Wednesday, January 12, 2011

Apple Walnut Muffins

Another great, whole grain, fruity vitamin packed muffin recipe!  There are several ways you can make this muffin your own, using what you have on hand!  For instance, if you don't have walnuts you could us pecans... if you don't have apple butter or apple sauce you could use pumpkin or carrot puree.. if you don't like cinnamon, don't use it.... and if you don't have an apple, this muffin works without it, according to our reliable sources.  Don't have buttermilk?  Use 3/4 c. fat free milk and a squeeze of lemon juice- tastes and works just like the real thing.  We made this recipe as follows and the result is a real treat of a muffin, decadent crumble topping with the brown sugary nutty goodness and a tender moist muffin full of apple flavors from Arnie and Julie's homemade apple butter and apple sauces ( thank you for the Christmas gift!), and the chunks of apples really bring this one home.  So gooooooood, please try it:

Ingredients:
Cooking spray
3/4 cup plus 2 tablespoons packed brown sugar
1/4 cup chopped walnuts
1/2 teaspoon ground cinnamon
1 cup all-purpose flour
1 cup whole-wheat pastry flour
1 teaspoon baking soda
1/2 teaspoon salt
1/4 cup canola oil
2 large eggs
1/2 cup natural applesauce
1/2 cup apple butter
1 teaspoon vanilla extract
3/4 cup lowfat buttermilk
1 Gala apple, cored and cut into 1/4-inch pieces

Directions
Preheat oven to 400 degrees F. Coat a 12-capacity muffin pan with cooking spray.
In a small bowl, mix together 2 tablespoons of the brown sugar, the walnuts and cinnamon.
In a medium bowl, whisk together the all-purpose and whole-wheat flour, baking soda and salt.
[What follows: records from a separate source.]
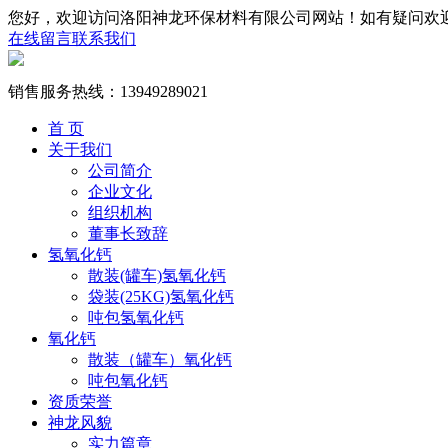
您好，欢迎访问洛阳神龙环保材料有限公司网站！如有疑问欢
在线留言
联系我们
销售服务热线：
13949289021
首 页
关于我们
公司简介
企业文化
组织机构
董事长致辞
氢氧化钙
散装(罐车)氢氧化钙
袋装(25KG)氢氧化钙
吨包氢氧化钙
氧化钙
散装（罐车）氧化钙
吨包氧化钙
资质荣誉
神龙风貌
实力篇章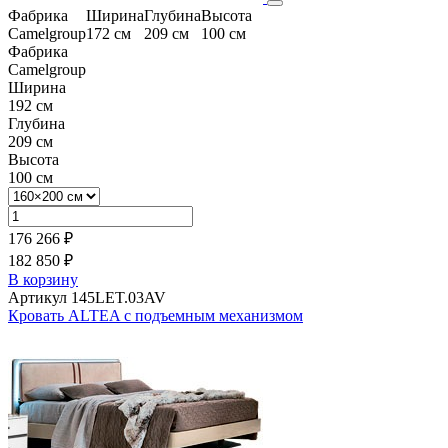
Фабрика
Ширина
Глубина
Высота
Camelgroup
172 см
209 см
100 см
Фабрика
Camelgroup
Ширина
192 см
Глубина
209 см
Высота
100 см
176 266 ₽
182 850 ₽
В корзину
Артикул 145LET.03AV
Кровать ALTEA с подъемным механизмом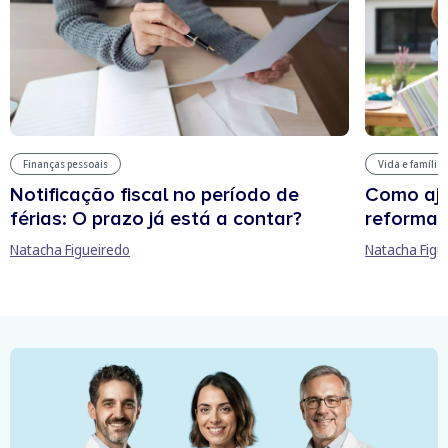
Finanças pessoais
Vida e família
Notificação fiscal no período de
Como aju
férias: O prazo já está a contar?
reforma 
Natacha Figueiredo
Natacha Figu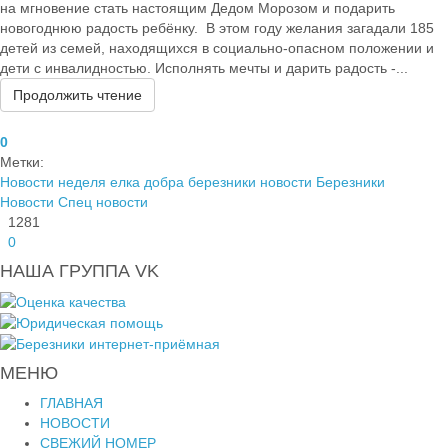
на мгновение стать настоящим Дедом Морозом и подарить
новогоднюю радость ребёнку. В этом году желания загадали 185
детей из семей, находящихся в социально-опасном положении и
дети с инвалидностью. Исполнять мечты и дарить радость -...
Продолжить чтение
0
Метки:
Новости
неделя
елка добра березники
новости Березники
Новости
Спец новости
1281
0
НАША ГРУППА VK
МЕНЮ
ГЛАВНАЯ
НОВОСТИ
СВЕЖИЙ НОМЕР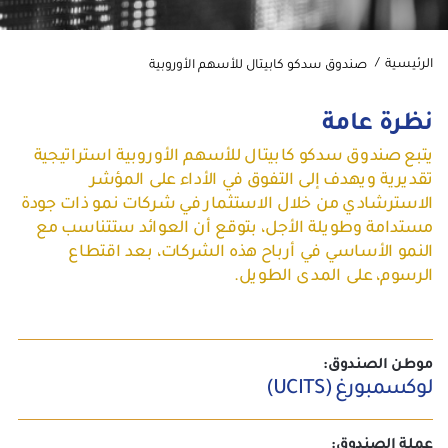
الرئيسية
صندوق سدكو كابيتال للأسهم الأوروبية
نظرة عامة
يتبع صندوق سدكو كابيتال للأسهم الأوروبية استراتيجية
تقديرية ويهدف إلى التفوق في الأداء على المؤشر
الاسترشادي من خلال الاستثمار في شركات نمو ذات جودة
مستدامة وطويلة الأجل، بتوقع أن العوائد ستتناسب مع
النمو الأساسي في أرباح هذه الشركات، بعد اقتطاع
الرسوم، على المدى الطويل.
موطن الصندوق:
لوكسمبورغ (UCITS)
عملة الصندوق: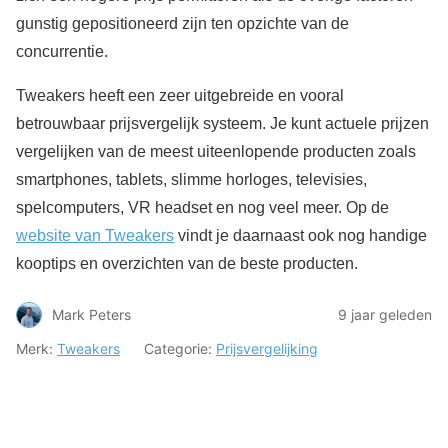
gunstig gepositioneerd zijn ten opzichte van de
concurrentie.
Tweakers heeft een zeer uitgebreide en vooral
betrouwbaar prijsvergelijk systeem. Je kunt actuele prijzen
vergelijken van de meest uiteenlopende producten zoals
smartphones, tablets, slimme horloges, televisies,
spelcomputers, VR headset en nog veel meer. Op de
website van Tweakers
vindt je daarnaast ook nog handige
kooptips en overzichten van de beste producten.
Mark Peters
9 jaar geleden
Merk:
Tweakers
Categorie:
Prijsvergelijking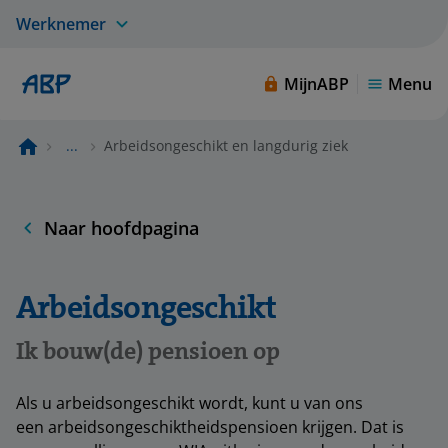
Werknemer
MijnABP
Menu
...
Arbeidsongeschikt en langdurig ziek
Naar hoofdpagina
Arbeidsongeschikt
Ik bouw(de) pensioen op
Als u arbeidsongeschikt wordt, kunt u van ons
een arbeidsongeschiktheidspensioen krijgen. Dat is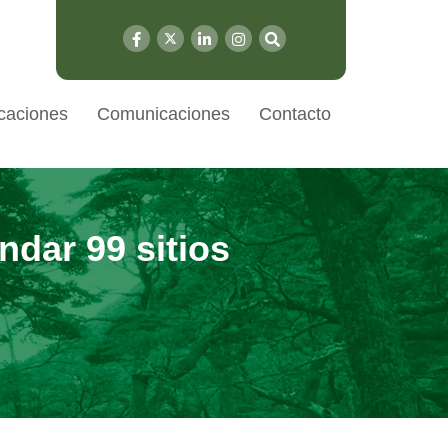
caciones
Comunicaciones
Contacto
dar 99 sitios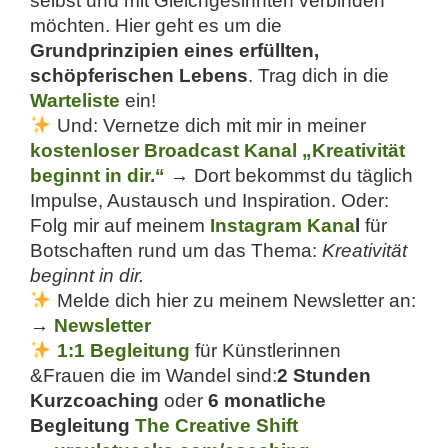
selbst und mit Gleichgesinnten verbinden
möchten. Hier geht es um die
Grundprinzipien eines erfüllten,
schöpferischen Lebens
. Trag dich in die
Warteliste
ein!
Und: Vernetze dich mit mir in meiner
kostenloser Broadcast Kanal „Kreativität
beginnt in dir.“
→ Dort bekommst du täglich
Impulse, Austausch und Inspiration. Oder:
Folg mir auf meinem
Instagram Kana
l
für
Botschaften rund um das Thema:
Kreativität
beginnt in dir.
Melde dich hier zu meinem Newsletter an:
→
Newsletter
1:1 Begleitung
für Künstlerinnen
&Frauen die im Wandel sind:
2 Stunden
Kurzcoaching
oder
6 monatliche
Begleitung
The Creative Shift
In a large bowl, whisk the remaining 3/4 cup sugar and oil until combined. Add the eggs, 1 at a time, whisking well after each addition. Whisk in the applesauces and vanilla.

Whisk in the flour mixture in 2 batches, alternating with the buttermilk. Whisk just until combined. Gently stir in the apple chunks.

Pour the batter into the prepared muffin pan and sprinkle with the pecan mixture. Tap the pan on the counter a few times to remove any air bubbles. Bake for 20 minutes or until a wooden pick inserted in center of 1 of the muffins comes out clean.

Let cool on a wire rack for 15 minutes. Run a knife around the muffins to loosen them and unmold. Cool completely on the rack.  These can be wrapped up and stored in the freezer for easy grab and go breakfasts or snacks.  Just pull one out the night before or toss in the microwave for 45 seconds and enjoy!